(Provided text begins)

Monday, 26 June 2017

Attenborough CES Visit 6 - Sunday 25 June

The sixth CES visit of the season to Attenborough was carried out on Sunday by Gary, Duncan, Pete S and I. The forecast was for cloudy and breezy conditions but the sun did break through for a good while. Despite the breezy conditions we had another good catch, we finished with 55 birds processed (40 new/15 retrap) made up of: Wren 2/1, Dunnock 3/0, Robin 1/1, Reed Warbler 4/1, Blackcap 1/3, Chiffchaff 3/3, Goldcrest 1/0, Blue Tit 13/1, Great Tit 2/3, Long-tailed Tit 3/0, Treecreeper 1/1, Goldfinch 2/0, Greenfinch 2/0, Bullfinch 2/1. The oldest retrap was a Great Tit from 2012.


Attenborough Sand Martins, Wednesday 21 June

Phil, Pete S and I held another session to catch the adult Sand Martins. The weather was good with a light breeze but this was easterly so the bank protected the net. After the session Phil looked at the results and reported the following:

- 39 birds caught, 22 retraps and 17 new birds

- 4 of the birds were 3Js, one not ringed as a pullus (moved from the natural colony possibly?). So, of the 120+ birds that have fledged so far, it looks as though most of them have already left the area. One of the 3 birds fledged a week ago and the other two must have just fledged (were close to fledging last Friday and are now 23-25 days old).

(Provided text ends)
(Dataset excerpts begins)

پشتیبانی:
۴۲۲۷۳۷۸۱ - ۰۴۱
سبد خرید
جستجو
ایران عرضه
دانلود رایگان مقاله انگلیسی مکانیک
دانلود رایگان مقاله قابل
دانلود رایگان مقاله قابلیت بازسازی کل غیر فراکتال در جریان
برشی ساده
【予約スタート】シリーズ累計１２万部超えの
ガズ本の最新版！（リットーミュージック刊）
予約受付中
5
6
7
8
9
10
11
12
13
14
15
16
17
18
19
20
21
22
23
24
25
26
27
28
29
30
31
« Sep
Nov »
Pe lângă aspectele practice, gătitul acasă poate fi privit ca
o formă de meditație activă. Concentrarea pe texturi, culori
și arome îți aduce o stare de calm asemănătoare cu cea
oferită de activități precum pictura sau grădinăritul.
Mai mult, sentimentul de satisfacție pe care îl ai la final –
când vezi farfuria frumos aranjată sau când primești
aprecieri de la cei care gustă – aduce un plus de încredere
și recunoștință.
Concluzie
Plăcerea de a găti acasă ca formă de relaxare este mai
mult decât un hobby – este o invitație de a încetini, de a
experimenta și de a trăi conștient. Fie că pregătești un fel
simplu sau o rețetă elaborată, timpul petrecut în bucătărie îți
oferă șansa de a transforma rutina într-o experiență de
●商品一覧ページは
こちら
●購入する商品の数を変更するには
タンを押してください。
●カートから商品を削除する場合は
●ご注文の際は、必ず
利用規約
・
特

(Dataset excerpts ends)

■ Task to complete ■
Answer these questions using the Attenborough ringing report.
(a) How many birds in total were processed on the sixth CES visit on Sunday 25 June?
(b) How many birds were caught in the Sand Martin session on Wednesday 21 June?
(c) What species was the oldest retrap on the sixth CES visit, and from what year was it?

■ Answer space ■
(a) 55 birds were processed: 40 new and 15 retraps.
(b) 39 birds were caught: 22 retraps and 17 new birds.
(c) It was a Great Tit from 2012.